Que n’a-t-on vu ces huit dernières années ? Que n’ont-ils fait de ce pays relégué désormais en bas de l’échelle des pré-émergents alors qu’il évoluait, non sans quelques secousses, dans le peloton de tête.
Les architectes de la deuxième République, ces nouveaux croisés de la politique, ne doivent pas avoir bonne conscience sur cet aspect tout au moins. Image inédite, insolite voire surréaliste que celle que nous renvoient simultanément Dar Edhiafa à Carthage et le palais du Bardo.
Temps I
Habib Jemli désigné par Ennahdha, vainqueur des législatives, entame comme il se doit les concertations d’usage pour former sa nouvelle équipe gouvernementale au milieu des exigences et des surenchères des formations politiques qui ne doivent leur statut d’interlocuteur qu’au laxisme et à l’incohérence du mode de scrutin électoral.
Exercice délicat, difficile, d’équilibriste où se mêlent ego déplacés, rancune, rancoeur et jusqu’au rejet. Où l’on découvre un pays de nouveau en proie à ses propres démons, loin d’être apaisé. Les lignes de fracture idéologique, politique, régionale voire tribale qu’on imaginait résorbées, refont surface et fragilisent, si elles ne mettent pas en péril, la transition démocratique.
Première lueur d’espoir : la désignation de Habib Jemli, pourtant peu connu et peu familier des arcanes du pouvoir, pour former son prochain gouvernement lui a valu, passé l’effet de surprise, l’unanimité ou presque chez les principales formations politiques, les partenaires sociaux et les corps constitués. Il se retrouve du coup en situation de ballottage favorable disposant de réelles marges de manœuvre. Au plan de la forme et de la démarche, il y a peu à dire. Il a ratissé assez large, fait preuve d’une réelle capacité d’écoute et de réelles velléités d’autonomie.
Parviendra-t-il pour autant à former rapidement un gouvernement que les uns voudraient voir teinté de coloration politique, les autres à consonance et à dominante technocratique et que lui-même place sous le signe de la compétence ?
Le moindre retard lui serait préjudiciable au regard de la déliquescence de l’économie. Habib Jemli a remporté la première manche, celle des consultations. Le style est assez séduisant, mais le plus dur reste à faire. Quand viendrait le moment de procéder aux nécessaires arbitrages, aux choix des profils et des personnes, à la désignation aux fonctions ministérielles non sans lien, quoi qu’on ait pu dire, avec les rapports de force en présence. A cette précision près que les politiques n’ont plus le monopole du pouvoir.
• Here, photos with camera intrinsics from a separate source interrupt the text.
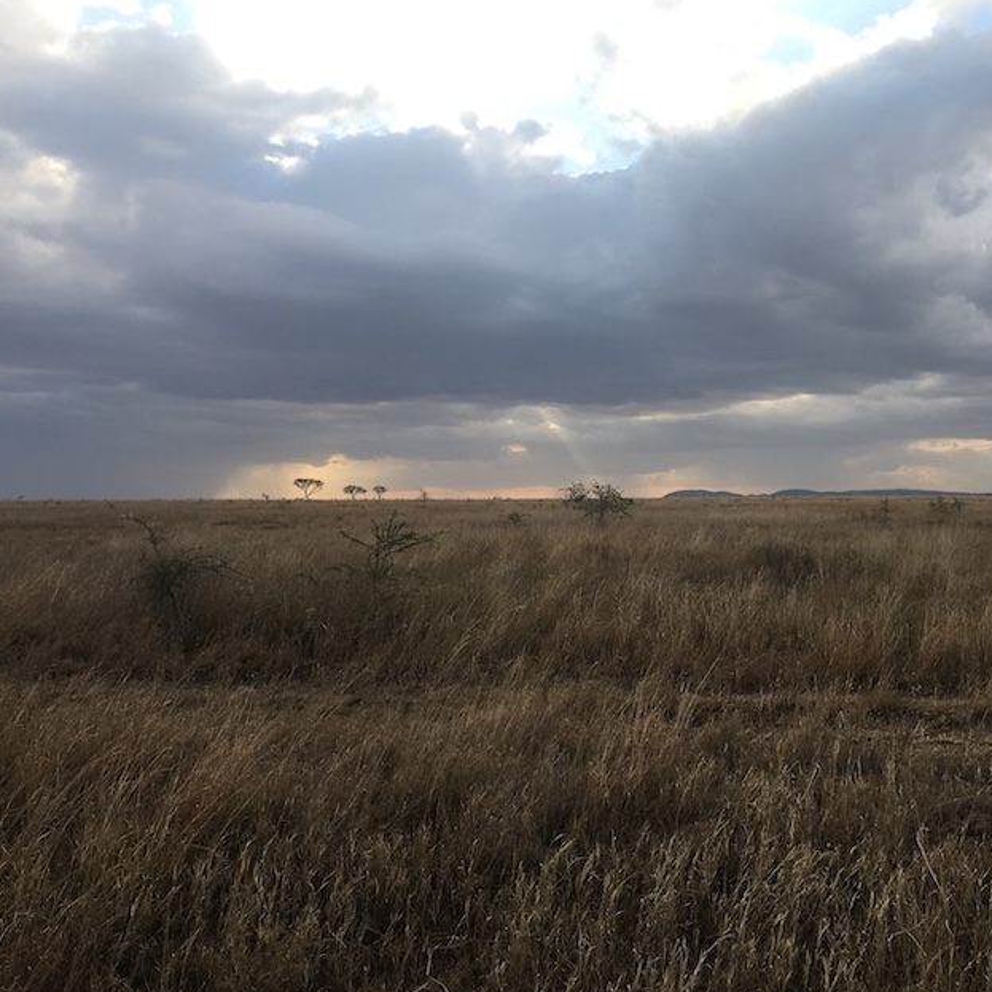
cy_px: 500
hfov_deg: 46.7
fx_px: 1135
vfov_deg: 47.2
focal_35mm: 35
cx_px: 639
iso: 25
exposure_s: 1/541
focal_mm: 4.15
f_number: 2.2
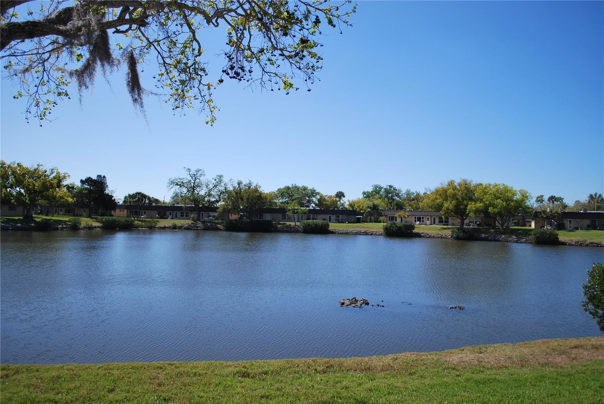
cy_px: 202
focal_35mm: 27
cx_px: 302
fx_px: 453
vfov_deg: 48.0
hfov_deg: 67.3
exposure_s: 1/1250
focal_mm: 18
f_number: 3.5
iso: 100
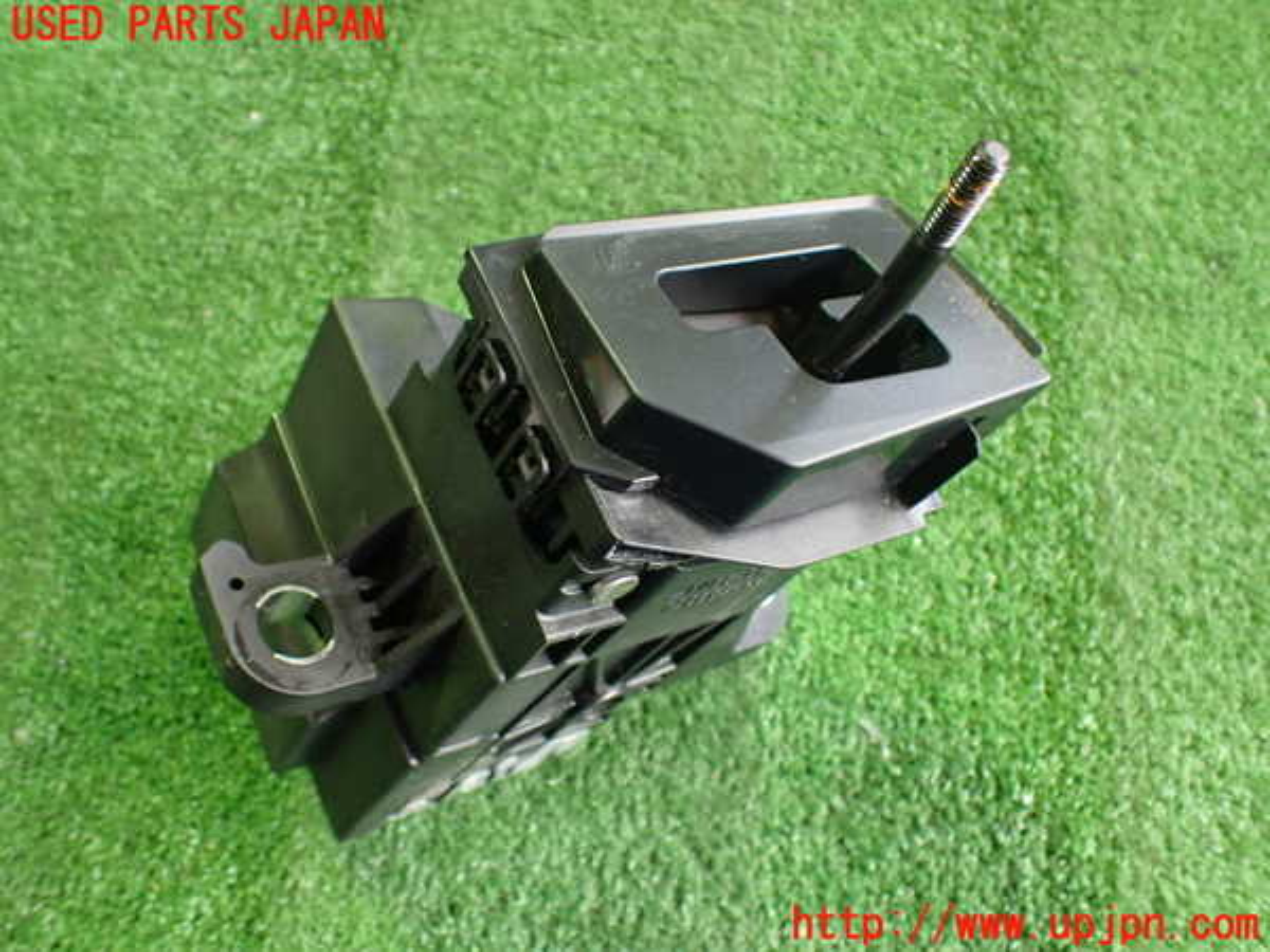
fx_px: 1101
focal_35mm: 30
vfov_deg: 46.8
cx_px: 635
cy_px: 476
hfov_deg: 60.0
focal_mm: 5.4
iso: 800
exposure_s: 1/50
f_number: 2.3
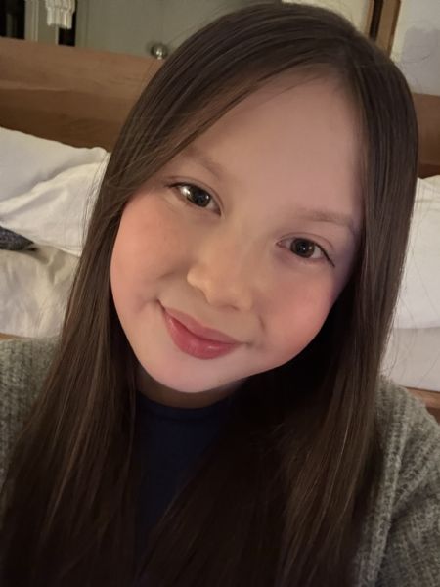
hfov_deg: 46.8
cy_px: 294
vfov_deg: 60.0
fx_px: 508
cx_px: 220
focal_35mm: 30
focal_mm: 2.69
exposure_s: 1/17
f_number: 1.9
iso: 640
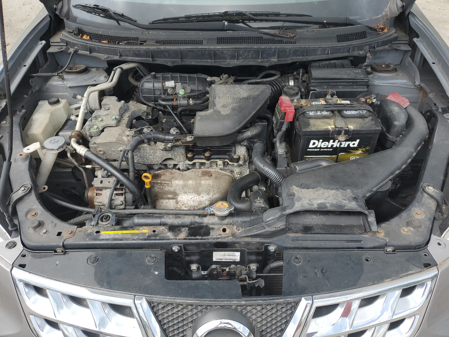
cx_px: 224
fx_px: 337
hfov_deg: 67.3
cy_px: 168
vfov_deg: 53.1
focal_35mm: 26
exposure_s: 1/1250
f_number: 1.5
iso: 50
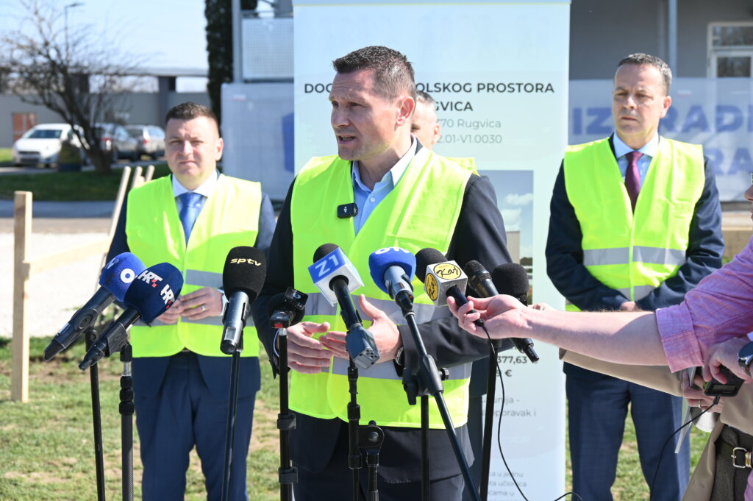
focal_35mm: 61
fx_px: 1275
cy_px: 250
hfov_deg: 32.9
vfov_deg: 22.2
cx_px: 376
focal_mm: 61
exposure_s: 1/200
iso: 100
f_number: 6
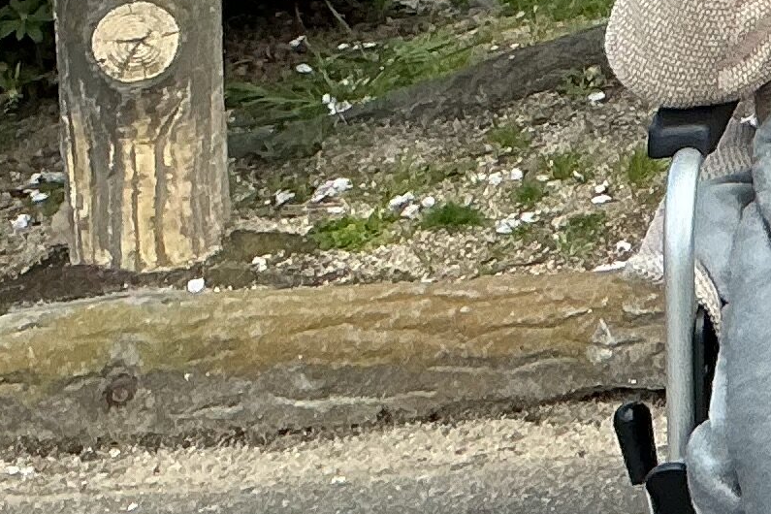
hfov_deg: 11.7
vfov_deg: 8.5
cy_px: -488
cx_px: 1672
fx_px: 3276
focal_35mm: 153
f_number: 1.8
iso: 25
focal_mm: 3
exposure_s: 1/728
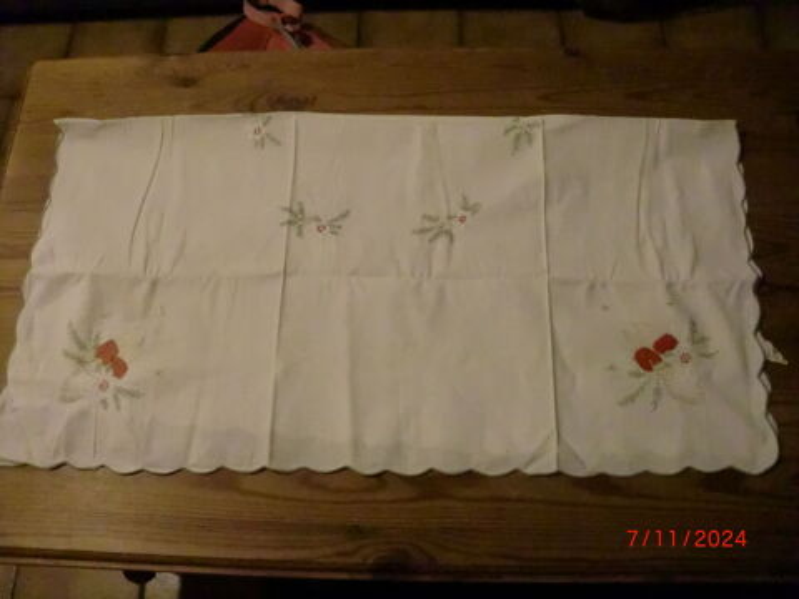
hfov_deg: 52.6
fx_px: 808
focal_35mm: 35
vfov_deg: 40.7
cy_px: 300
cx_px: 400
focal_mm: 6.3
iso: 1600
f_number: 3.1
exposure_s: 1/50
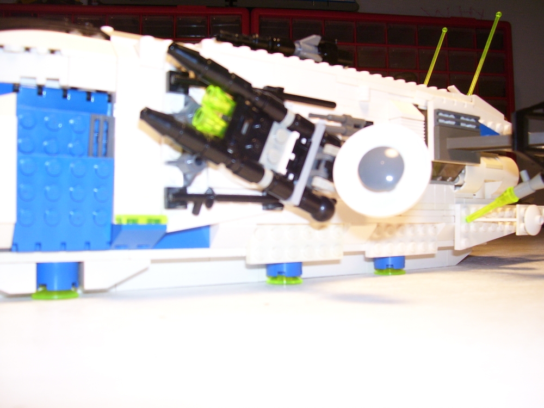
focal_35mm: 34
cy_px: 204
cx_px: 272
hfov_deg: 54.0
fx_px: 534
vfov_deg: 41.8
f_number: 2.7
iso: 125
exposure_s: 1/60
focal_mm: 5.6
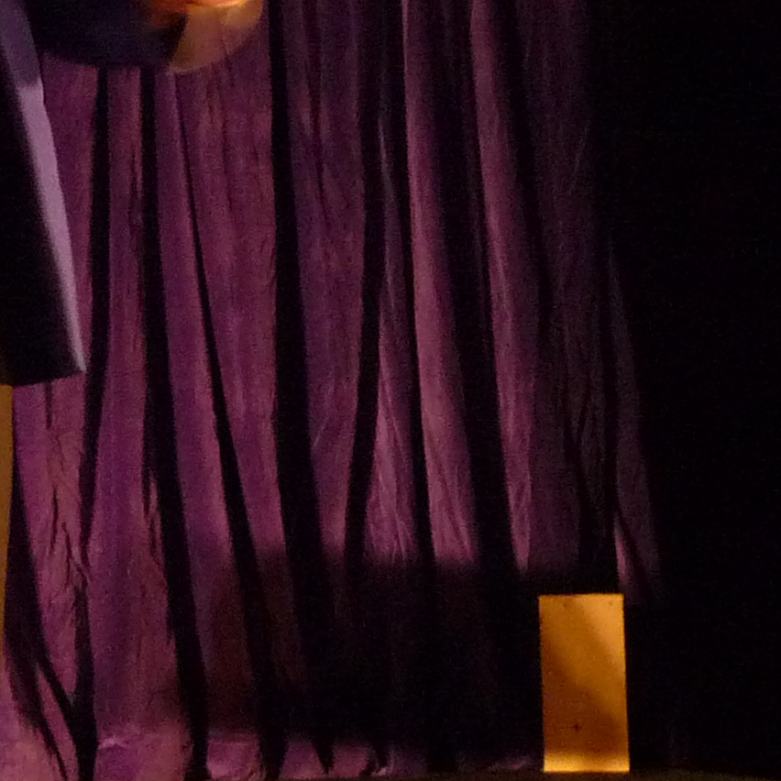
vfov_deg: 12.7
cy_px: 92
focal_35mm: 137
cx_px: -348
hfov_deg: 12.2
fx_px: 3497
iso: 400
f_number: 3.8
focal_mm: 6.3
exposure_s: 1/8
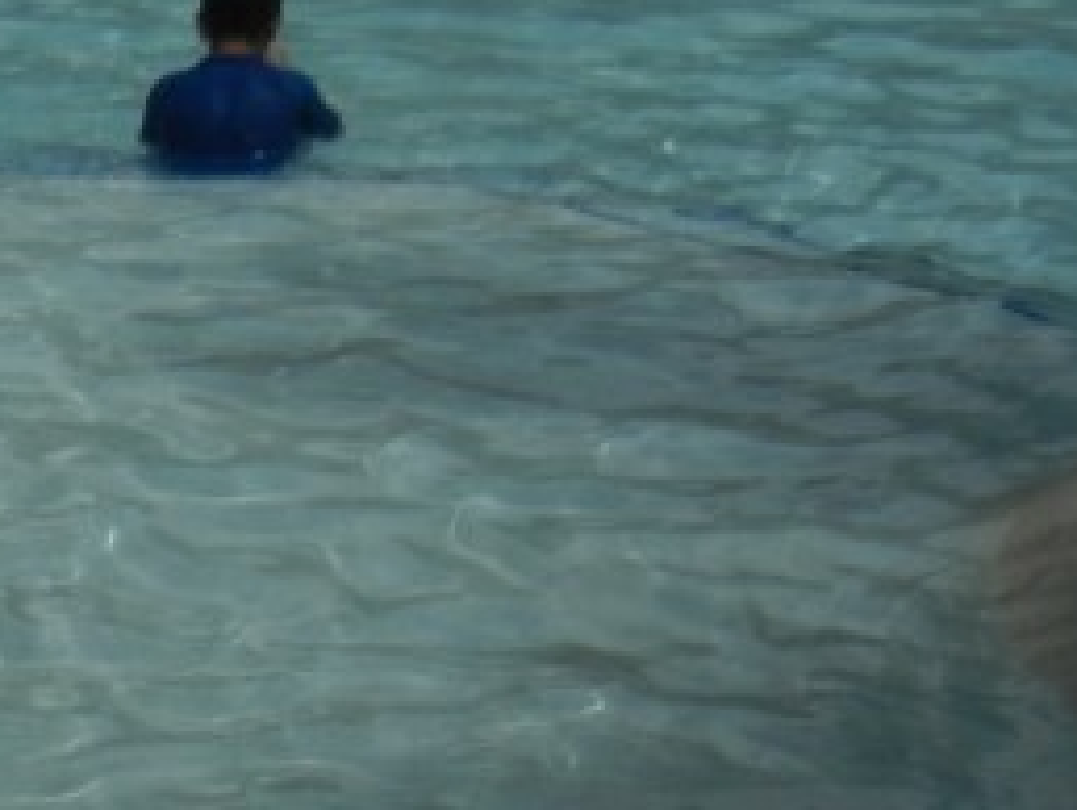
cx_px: -756
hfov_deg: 14.8
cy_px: 1111
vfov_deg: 12.0
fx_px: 3706
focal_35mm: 119
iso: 160
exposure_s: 1/2000
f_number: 7
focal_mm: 5.4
La révolution démocratique est passée par là. Rien ne se fera, en tout cas avec une quelconque chance de succès, sans l’aval de la société civile et plus encore des acteurs économiques et sociaux, UTICA et UGTT en tête.
Temps II
Et simultanément : à l’instant même où Habib Jemli s’évertue à jauger et à convaincre ses interlocuteurs de ses intentions et de sa volonté de former un gouvernement de salut national – le mot n’est pas très fort en raison notamment de la gravité de la crise de la dette.
A ce moment précis, – impératif constitutionnel oblige – démarrent au sein de l’ARP – les discussions sur le projet de Loi de Finances 2020. Avec en prime, une Loi de Finances complémentaire devenue désormais la règle à force d’improvisations, de prévisions et d’anticipations erronées.
Un hasard du calendrier lourd de conséquences. Les discussions budgétaires se déroulent en l’absence du principal intéressé, le prochain locataire de la Kasbah, qui doit en assumer la charge. On imagine que cela n’atténue en rien ce climat délétère dont souffre le pays.
Un groupe de parlementaires a été formé à cet effet avant même que ne se constituent les commissions. Il n’aura selon toute vraisemblance, alors qu’il s’agit d’un exercice des plus exigeants, ni le temps, ni les moyens, ni l’autorité morale pour extirper ce projet de ses scories, de ses excès, ni de quoi combler ses lacunes et ses insuffisances.
Non que le gouvernement sortant ait manqué de rigueur ou se soit dérobé à ses obligations en présentant cette architecture budgétaire : il n’a fait que reproduire à sa manière et selon sa propre logique- qui prête à discussion – un schéma désuet et un mode de prélèvement rédhibitoire, d’intervention et de régulation a minima qui furent durement sanctionnés lors des dernières élections.